Written request
Reproduce the following data line for line, leaving out the pictures in your answer.

-- Input rows start --

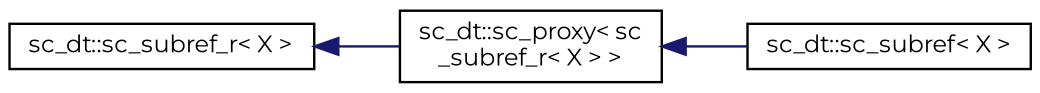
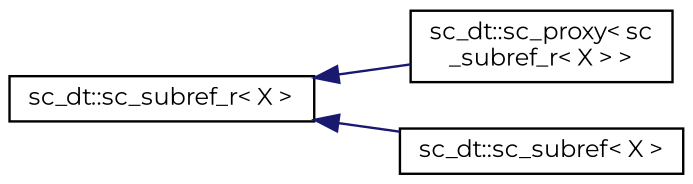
  digraph {
    fontname=Montserrat
    rankdir=LR
    node [color=black fillcolor=white fontname=Montserrat fontsize=10 shape=record style=filled]
    edge [color=midnightblue dir=back fontname=Montserrat fontsize=10 labelfontname=FreeSans labelfontsize=10 style=solid]
    n1 [height=0.2 label="sc_dt::sc_proxy\< sc\l_subref_r\< X \> \>" width=0.4]
    n2 [height=0.2 label="sc_dt::sc_subref_r\< X \>" width=0.4]
    n3 [height=0.2 label="sc_dt::sc_subref\< X \>" width=0.4]
    n2 -> n1
-   n1 -> n3
+   n2 -> n3
  }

-- Input rows end --

Expected answer
  digraph {
    fontname=Montserrat
    rankdir=LR
    node [color=black fillcolor=white fontname=Montserrat fontsize=10 shape=record style=filled]
    edge [color=midnightblue dir=back fontname=Montserrat fontsize=10 labelfontname=FreeSans labelfontsize=10 style=solid]
    n1 [height=0.2 label="sc_dt::sc_proxy\< sc\l_subref_r\< X \> \>" width=0.4]
    n2 [height=0.2 label="sc_dt::sc_subref_r\< X \>" width=0.4]
    n3 [height=0.2 label="sc_dt::sc_subref\< X \>" width=0.4]
    n2 -> n1
-   n1 -> n3
+   n2 -> n3
  }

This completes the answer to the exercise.